Import the necessary libraries and check if a GPU is available.

In [3]:
import os
import torch
import torch.nn as nn
import torch.optim as optim
from torchvision import datasets, transforms
from torch.utils.data import DataLoader, random_split
from PIL import Image
import numpy as np

# Set the 'device' variable: use GPU if available, otherwise CPU
device = torch.device("cuda" if torch.cuda.is_available() else "cpu")
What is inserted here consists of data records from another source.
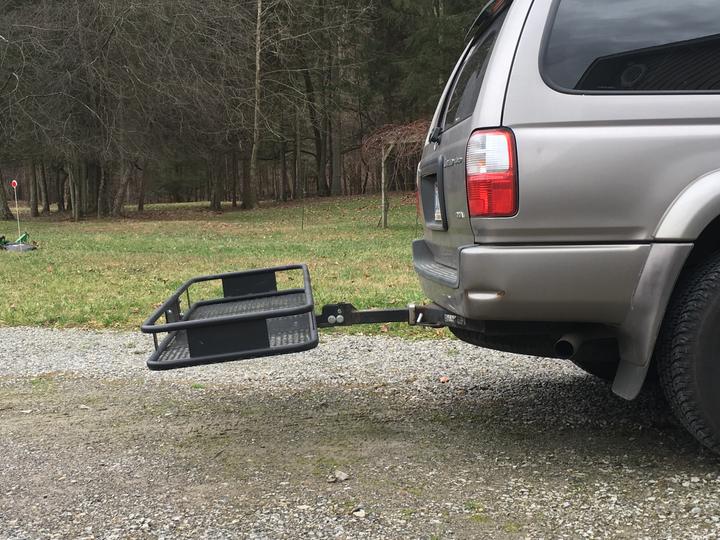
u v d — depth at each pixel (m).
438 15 37.50
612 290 2.92
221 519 2.84
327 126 45.41
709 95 2.93
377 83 42.50
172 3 28.41
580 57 3.00
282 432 3.91
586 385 4.66
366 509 2.88
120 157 29.73
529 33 3.05
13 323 7.71
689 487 2.95
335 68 40.75
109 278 11.52
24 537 2.74
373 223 26.34
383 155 23.62
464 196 3.13
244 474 3.32
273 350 3.32
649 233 2.90
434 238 3.92
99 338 6.80
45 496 3.13
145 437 3.89
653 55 2.98
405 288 9.34
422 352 5.75
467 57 4.10
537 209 2.93
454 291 3.25
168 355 3.54
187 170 56.22
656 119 2.91
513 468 3.26
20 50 26.41
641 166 2.88
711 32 2.99
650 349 2.93
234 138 39.59
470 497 2.95
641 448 3.43
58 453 3.67
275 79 37.66
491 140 2.97
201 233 24.03
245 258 14.98
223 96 31.28
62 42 27.70
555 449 3.48
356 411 4.27
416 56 36.81
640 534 2.58
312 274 11.31
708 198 2.84
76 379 5.24
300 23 36.38
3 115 27.84
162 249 17.77
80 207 36.69
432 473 3.23
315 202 39.06
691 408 2.94
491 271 2.96
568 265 2.91
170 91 29.52
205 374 5.26
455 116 3.69
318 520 2.80
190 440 3.83
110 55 28.25
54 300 9.05
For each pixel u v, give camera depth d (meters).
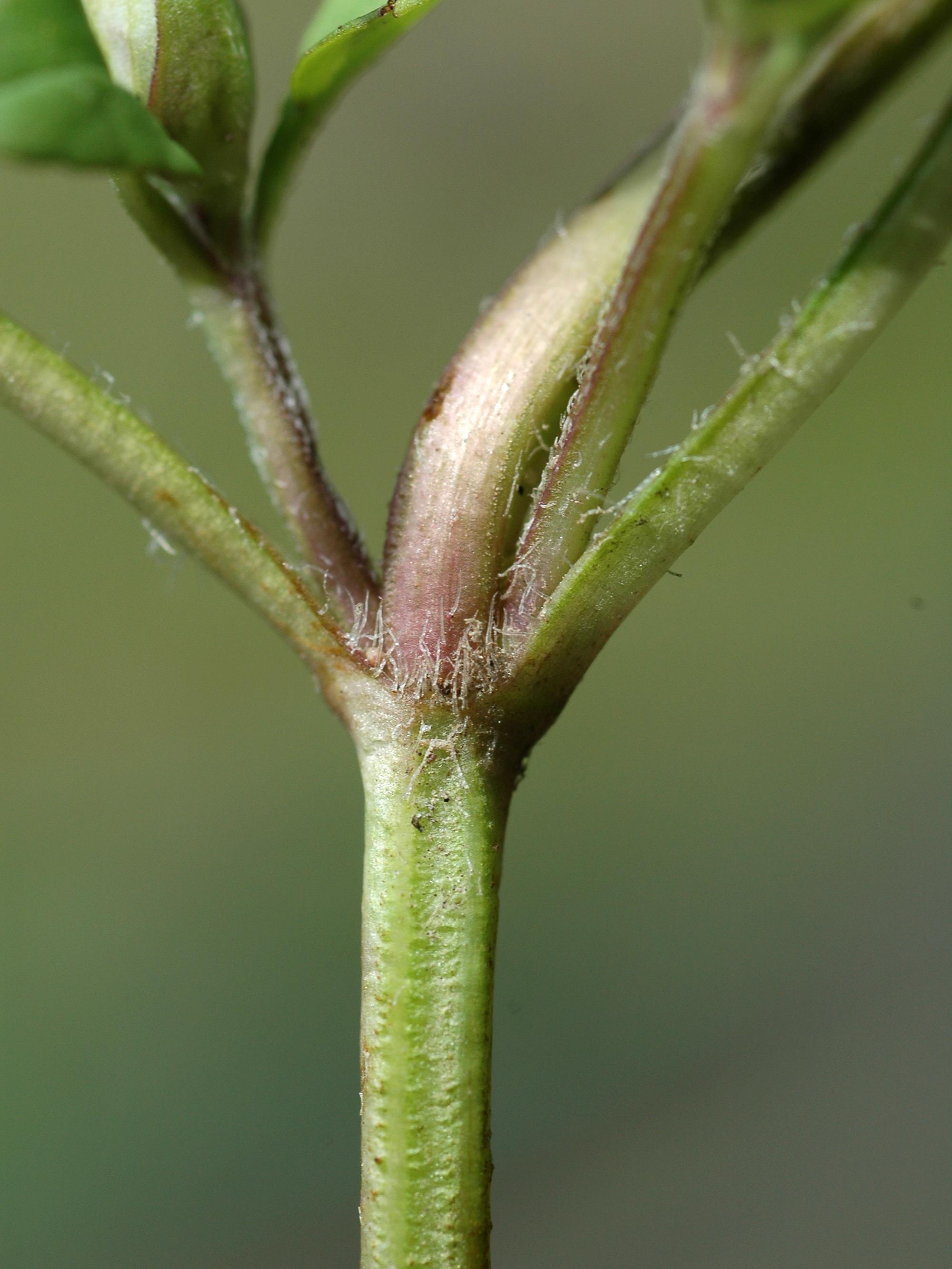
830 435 0.20
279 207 0.09
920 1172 0.18
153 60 0.08
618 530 0.08
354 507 0.21
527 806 0.20
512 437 0.08
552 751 0.20
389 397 0.21
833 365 0.08
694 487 0.08
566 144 0.21
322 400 0.21
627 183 0.08
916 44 0.08
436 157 0.21
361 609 0.08
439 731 0.08
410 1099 0.08
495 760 0.08
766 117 0.07
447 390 0.08
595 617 0.08
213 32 0.08
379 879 0.08
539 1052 0.19
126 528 0.21
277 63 0.21
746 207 0.08
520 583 0.08
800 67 0.07
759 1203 0.18
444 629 0.08
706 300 0.20
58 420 0.08
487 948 0.08
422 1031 0.08
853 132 0.08
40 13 0.08
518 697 0.08
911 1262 0.18
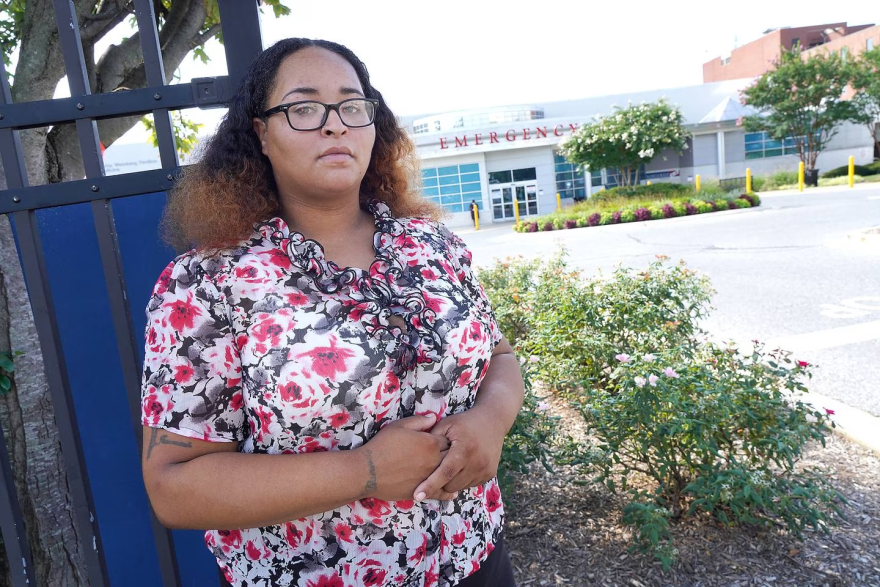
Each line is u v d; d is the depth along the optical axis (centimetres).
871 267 798
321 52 121
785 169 2912
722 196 1925
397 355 111
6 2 310
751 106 2806
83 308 163
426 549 118
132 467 168
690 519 277
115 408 167
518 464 280
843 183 2327
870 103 2545
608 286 437
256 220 117
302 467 102
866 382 431
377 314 112
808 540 259
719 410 258
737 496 238
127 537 170
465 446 112
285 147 117
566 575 249
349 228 131
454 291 127
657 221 1741
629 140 2267
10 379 190
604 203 2150
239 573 119
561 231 1822
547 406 419
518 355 412
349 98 119
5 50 313
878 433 345
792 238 1123
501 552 136
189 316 106
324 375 105
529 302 479
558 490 312
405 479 107
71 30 151
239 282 108
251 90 122
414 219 143
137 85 304
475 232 2314
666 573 245
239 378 108
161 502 104
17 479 193
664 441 264
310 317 108
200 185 119
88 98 153
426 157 2697
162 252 162
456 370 121
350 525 113
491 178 2792
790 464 254
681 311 450
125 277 162
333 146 117
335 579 114
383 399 111
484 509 131
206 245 112
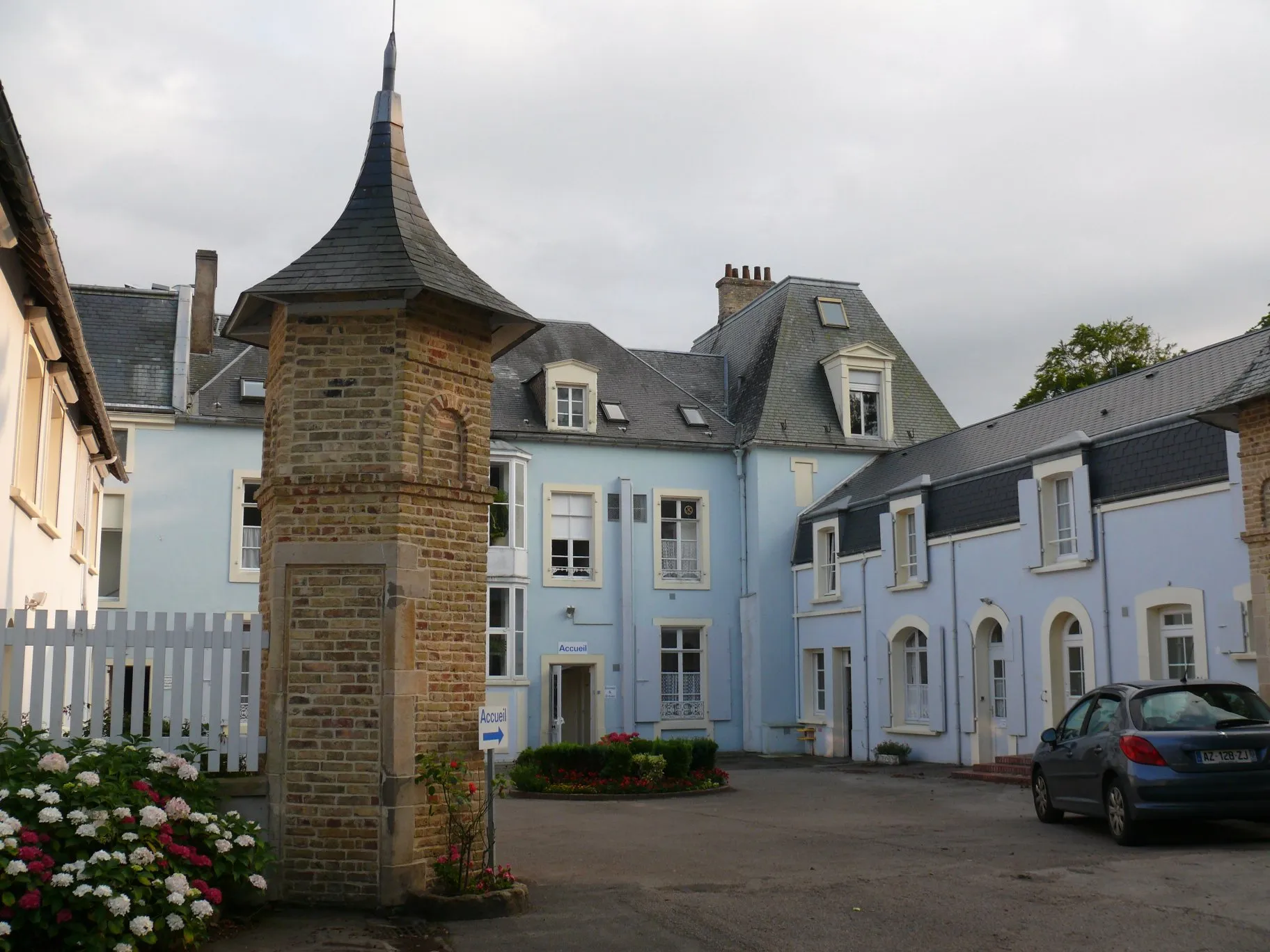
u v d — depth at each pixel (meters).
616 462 31.97
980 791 19.38
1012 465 23.28
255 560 27.81
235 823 8.82
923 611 25.91
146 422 27.14
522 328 10.75
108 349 27.89
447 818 9.54
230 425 27.75
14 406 11.45
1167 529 19.34
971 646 24.23
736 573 32.66
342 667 9.32
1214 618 18.28
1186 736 11.77
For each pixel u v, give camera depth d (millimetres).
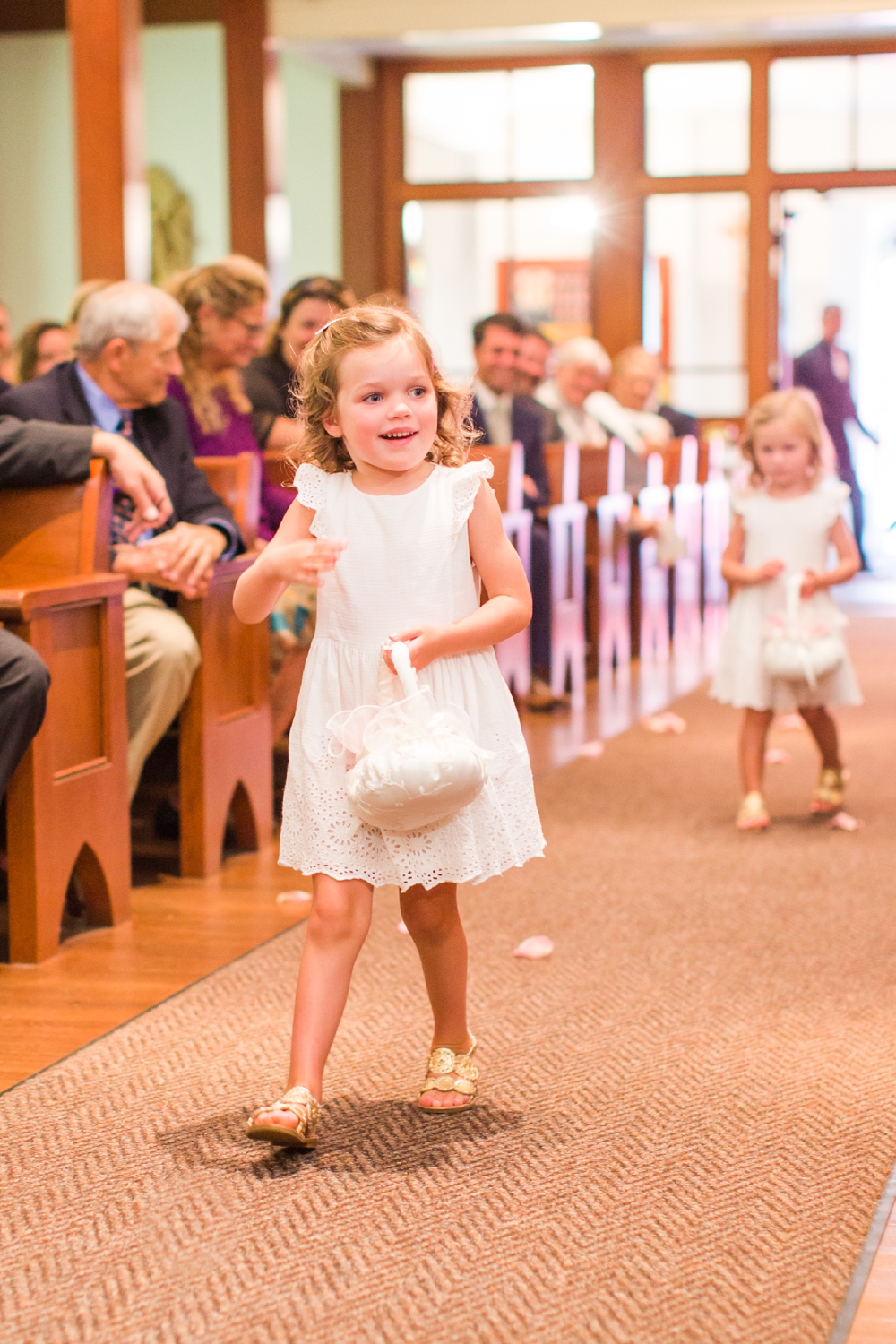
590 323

print("Using device:", device)


Using device: cpu


### Step 3: Data Loading and Preprocessing

Here we will define our image transformations, load the dataset, split it, and create DataLoaders.

In [4]:
DATA_DIR = "/content/dataset"

# Define the image transforms
# 1. Resize to 128x128
# 2. Convert to Tensor
# 3. Normalize (mean=0.5, std=0.5)
transform = transforms.Compose([
    transforms.Resize((128, 128)),
    transforms.ToTensor(),
    transforms.Normalize(mean=[0.5], std=[0.5])
])

# Load dataset using ImageFolder
full_dataset = datasets.ImageFolder(DATA_DIR, transform=transform)

class_names = full_dataset.classes
print("Classes:", class_names)

# Split dataset (80% train, 20% test)
train_size = int(0.8 * len(full_dataset))
test_size = len(full_dataset) - train_size

# Create train and test datasets
train_dataset, test_dataset = random_split(full_dataset, [train_size, test_size])

# Create DataLoaders
train_loader = DataLoader(train_dataset, batch_size=32, shuffle=True)
test_loader = DataLoader(test_dataset, batch_size=32, shuffle=False)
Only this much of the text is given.